Went to see this film without much information about what it was about.

It’s a weird story, and is hard to believe it’s based on true events and that another movie (The room) actually came out of it.

Amazing performances but once again, weird film.


This movie makes me want to go and see the Room. This is all a little silly, cringeworthy and totally ridiculous most of the time but is bound to get you chuckling if you don’t take it too seriously.

This film won’t be to everyones taste and you’ll need to have a certain type of humour to appreciate this film. This weirdly funny film outlines what inspired Tommy Wiseau to create The Room which is considered by some to be the worst movie of all time and has since become a bit of cult classic. James Franco has done an excellent job of portraying Tommy who seems like a fictional person but actually believe it or not is a real life person. He faces quite a few knock backs in his life when trying to break into the movie industry, he decides that playing villain is not for him when he was advised this may be the best option for him and therefore ends up writing, producing, directing and starring in the Room with his friend Greg (the relationship between Tommy and Greg was a bit of a strange one but apparently they still remain friends to this day). How exactly he funded this project and his past background still remains a bit of a mystery. However the determination behind this is credible although you do worry for him at times regarding his mental state. At the end of the film you can see the level of detail that the cast go through to replicate the scenes in the Room, it is actually quite incredible. Also you’ll spot quite a few famous names in it.

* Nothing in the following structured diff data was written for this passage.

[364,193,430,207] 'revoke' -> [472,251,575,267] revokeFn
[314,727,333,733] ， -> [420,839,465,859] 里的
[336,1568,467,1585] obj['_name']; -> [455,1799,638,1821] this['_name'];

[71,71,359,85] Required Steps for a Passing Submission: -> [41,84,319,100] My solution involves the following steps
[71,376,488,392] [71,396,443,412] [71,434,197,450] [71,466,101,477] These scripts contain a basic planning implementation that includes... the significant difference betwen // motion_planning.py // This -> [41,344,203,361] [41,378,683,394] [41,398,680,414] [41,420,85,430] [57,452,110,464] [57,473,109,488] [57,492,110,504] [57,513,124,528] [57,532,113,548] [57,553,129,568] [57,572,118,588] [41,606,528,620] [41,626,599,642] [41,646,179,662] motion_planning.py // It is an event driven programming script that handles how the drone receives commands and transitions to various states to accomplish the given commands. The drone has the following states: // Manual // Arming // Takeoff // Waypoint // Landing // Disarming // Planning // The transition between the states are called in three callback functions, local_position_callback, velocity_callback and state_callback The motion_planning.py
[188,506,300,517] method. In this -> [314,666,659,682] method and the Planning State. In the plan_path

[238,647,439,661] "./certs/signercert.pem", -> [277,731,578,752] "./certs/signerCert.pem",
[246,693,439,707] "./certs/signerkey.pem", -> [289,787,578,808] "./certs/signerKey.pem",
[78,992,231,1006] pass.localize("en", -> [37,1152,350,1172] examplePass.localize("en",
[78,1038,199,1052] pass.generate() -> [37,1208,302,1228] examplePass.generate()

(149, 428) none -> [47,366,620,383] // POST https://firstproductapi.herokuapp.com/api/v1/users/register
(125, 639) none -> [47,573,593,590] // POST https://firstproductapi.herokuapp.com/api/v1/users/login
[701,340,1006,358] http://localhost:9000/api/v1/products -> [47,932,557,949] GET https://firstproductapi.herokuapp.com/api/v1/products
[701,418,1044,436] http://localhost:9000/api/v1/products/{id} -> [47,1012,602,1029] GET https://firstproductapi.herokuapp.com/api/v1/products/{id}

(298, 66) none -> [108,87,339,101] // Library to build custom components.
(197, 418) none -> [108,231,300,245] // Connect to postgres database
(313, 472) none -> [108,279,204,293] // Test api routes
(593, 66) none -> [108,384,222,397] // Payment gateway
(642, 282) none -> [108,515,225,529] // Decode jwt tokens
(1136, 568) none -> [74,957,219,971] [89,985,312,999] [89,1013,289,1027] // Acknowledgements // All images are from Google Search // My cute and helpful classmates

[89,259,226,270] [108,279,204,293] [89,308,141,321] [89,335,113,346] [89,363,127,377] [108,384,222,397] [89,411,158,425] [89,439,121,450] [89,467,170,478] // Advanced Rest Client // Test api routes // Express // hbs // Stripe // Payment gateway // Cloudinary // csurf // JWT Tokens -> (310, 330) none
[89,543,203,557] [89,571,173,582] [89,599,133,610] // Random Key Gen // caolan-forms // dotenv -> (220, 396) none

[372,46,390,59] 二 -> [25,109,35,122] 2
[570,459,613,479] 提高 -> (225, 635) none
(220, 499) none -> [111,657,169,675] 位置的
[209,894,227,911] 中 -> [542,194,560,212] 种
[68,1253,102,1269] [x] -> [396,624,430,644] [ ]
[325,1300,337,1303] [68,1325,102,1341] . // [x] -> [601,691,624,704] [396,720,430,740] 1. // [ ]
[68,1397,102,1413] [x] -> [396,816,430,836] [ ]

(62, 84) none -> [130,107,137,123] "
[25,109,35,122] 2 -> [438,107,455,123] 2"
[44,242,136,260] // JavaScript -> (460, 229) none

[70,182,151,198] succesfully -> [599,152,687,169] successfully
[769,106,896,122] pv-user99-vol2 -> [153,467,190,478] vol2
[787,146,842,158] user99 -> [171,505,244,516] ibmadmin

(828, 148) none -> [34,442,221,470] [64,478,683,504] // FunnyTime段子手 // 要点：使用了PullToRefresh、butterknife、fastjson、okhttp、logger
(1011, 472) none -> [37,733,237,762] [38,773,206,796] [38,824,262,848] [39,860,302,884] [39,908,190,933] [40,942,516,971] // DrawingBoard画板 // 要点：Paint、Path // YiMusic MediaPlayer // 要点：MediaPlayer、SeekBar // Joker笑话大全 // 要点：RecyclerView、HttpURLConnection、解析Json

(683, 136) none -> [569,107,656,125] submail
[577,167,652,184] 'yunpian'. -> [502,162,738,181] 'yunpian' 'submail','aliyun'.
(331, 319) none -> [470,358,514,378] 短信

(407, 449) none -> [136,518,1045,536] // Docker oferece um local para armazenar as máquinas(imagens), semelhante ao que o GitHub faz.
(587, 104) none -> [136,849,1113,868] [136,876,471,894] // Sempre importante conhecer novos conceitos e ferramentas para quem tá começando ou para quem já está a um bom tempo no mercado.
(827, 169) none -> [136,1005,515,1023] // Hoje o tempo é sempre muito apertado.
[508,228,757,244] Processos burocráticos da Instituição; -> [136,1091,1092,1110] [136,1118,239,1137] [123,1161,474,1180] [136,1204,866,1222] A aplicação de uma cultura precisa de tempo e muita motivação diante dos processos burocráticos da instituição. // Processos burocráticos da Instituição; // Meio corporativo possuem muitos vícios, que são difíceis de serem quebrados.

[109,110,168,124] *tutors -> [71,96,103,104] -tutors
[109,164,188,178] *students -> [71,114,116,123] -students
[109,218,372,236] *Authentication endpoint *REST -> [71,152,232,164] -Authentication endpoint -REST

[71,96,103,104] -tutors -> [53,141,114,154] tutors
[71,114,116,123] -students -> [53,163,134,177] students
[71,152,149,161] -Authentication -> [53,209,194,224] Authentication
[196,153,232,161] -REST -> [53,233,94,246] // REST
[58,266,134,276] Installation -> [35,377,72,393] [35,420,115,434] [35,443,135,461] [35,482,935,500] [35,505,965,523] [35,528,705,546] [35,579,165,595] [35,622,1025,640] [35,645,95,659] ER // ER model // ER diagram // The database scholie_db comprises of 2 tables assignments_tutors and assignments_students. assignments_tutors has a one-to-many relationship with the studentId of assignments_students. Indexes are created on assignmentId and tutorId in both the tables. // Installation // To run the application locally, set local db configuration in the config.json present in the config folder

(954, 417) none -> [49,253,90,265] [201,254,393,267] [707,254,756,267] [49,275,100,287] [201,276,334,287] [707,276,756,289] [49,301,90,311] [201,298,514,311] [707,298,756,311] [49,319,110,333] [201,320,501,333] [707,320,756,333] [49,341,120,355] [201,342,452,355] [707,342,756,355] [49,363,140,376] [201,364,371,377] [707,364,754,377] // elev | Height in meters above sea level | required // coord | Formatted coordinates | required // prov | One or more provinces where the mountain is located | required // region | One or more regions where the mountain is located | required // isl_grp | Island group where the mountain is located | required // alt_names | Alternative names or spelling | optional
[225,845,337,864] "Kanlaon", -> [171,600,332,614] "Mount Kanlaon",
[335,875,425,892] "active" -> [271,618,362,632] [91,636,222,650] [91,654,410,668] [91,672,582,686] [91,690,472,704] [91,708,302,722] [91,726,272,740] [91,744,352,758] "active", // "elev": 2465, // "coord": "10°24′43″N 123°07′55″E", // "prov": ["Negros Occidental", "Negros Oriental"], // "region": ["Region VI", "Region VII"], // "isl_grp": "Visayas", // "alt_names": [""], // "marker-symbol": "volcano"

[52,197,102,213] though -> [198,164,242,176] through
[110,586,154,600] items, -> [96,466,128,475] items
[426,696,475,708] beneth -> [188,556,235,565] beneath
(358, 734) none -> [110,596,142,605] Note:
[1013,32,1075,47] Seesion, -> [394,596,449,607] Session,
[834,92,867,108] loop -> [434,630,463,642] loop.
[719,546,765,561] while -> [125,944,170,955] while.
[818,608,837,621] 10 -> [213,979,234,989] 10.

I went into this with no expectations - having not seen 'The Room' - and was very pleasantly surprised. Franco really nails the role and the film plays out like a bizarre cross between 'Ed Wood' and 'The Producers'. One of the funniest movies of the year.


So many reviews say how funny this film is but truly it passed me by and, well, pretty much everyone else in the theatre too! There was only one part of the film that actually elicited full on laughter. That for me does not an hilarious film make! The acting was good but it's very much a one trick pony and you can predict the characters actions well in advance.